## Consigne
Dans l'extrait sur les saints reproduit plus bas, quels penseurs sont nommés comme devant entraîner la psychologie officielle ? Citez-les tous.
━━━ Extrait
Participation aux frais de port :
1 € TTC pour un livre, 2 € pour deux, 3 € au-delà
Editions
Amitiés Spirituelles
Quelques Amis de Dieu
Extrait
Je veux vous parler des saints, aujourd'hui, dans une intention de justice. Il y a un demi-siècle, la psychologie officielle les traitait d'anormaux. Dans vingt ans, entraînée par les William James, les Boutroux et les Bergson, la même psychologie officielle expliquera les saints par le moi subliminal et l'influence d'un univers invisible.
Les deux théories sont également précaires. Les saints ne sont pas des détraqués; ce ne sont pas non plus des mages. Ce sont des hommes qui cherchent Dieu dans la sincérité de leur âme; par conséquent, c'est Dieu qui leur répond — qui est obligé de leur répondre — et ils L'entendent dans la mesure où ils peuvent chacun saisir Sa voix.
Parmi la foule des saints catholiques, plusieurs ont été canonisés, il faut bien le dire, pour d'autres raisons que les raisons spirituelles, mais tous restent admirables par l'un ou l'autre des caractères de leur personnalité. Pour la plupart, ils sortent du peuple, et surtout du peuple de la campagne : pâtres, paysans, ignorants. Dieu l'a voulu ainsi parce qu'ils avaient à dire et à faire des choses qui dépassent l'humaine capacité; il ne fallait pas que rien, en eux, fût envahi par la courte sagesse humaine.
C'est leur coeur surtout que je voudrais vous faire voir, les drames secrets de leur conscience et les fleurs semées par leurs mains bénies sur les routes moroses où se traîne l'humanité.
━━━━━━
━━━ Liste des données
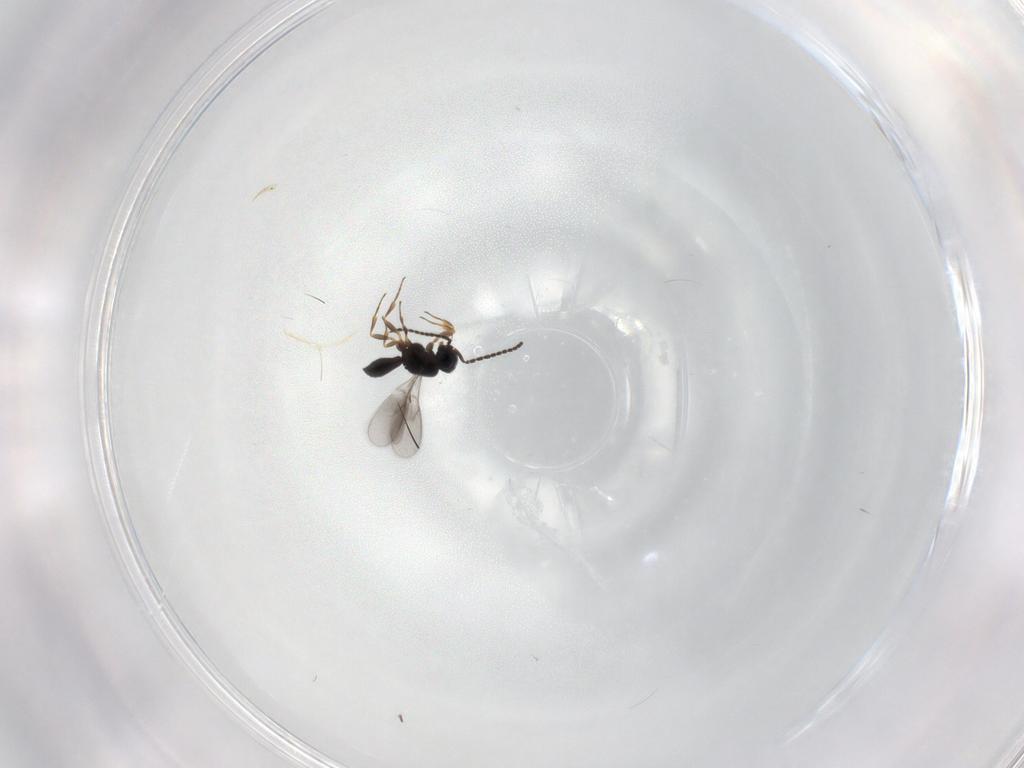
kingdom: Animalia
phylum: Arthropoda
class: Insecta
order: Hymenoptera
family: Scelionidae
━━━━━━
━━━ Liste des données
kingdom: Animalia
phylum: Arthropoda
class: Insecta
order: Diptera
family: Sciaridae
━━━━━━
## Réponse
William James, Boutroux et Bergson.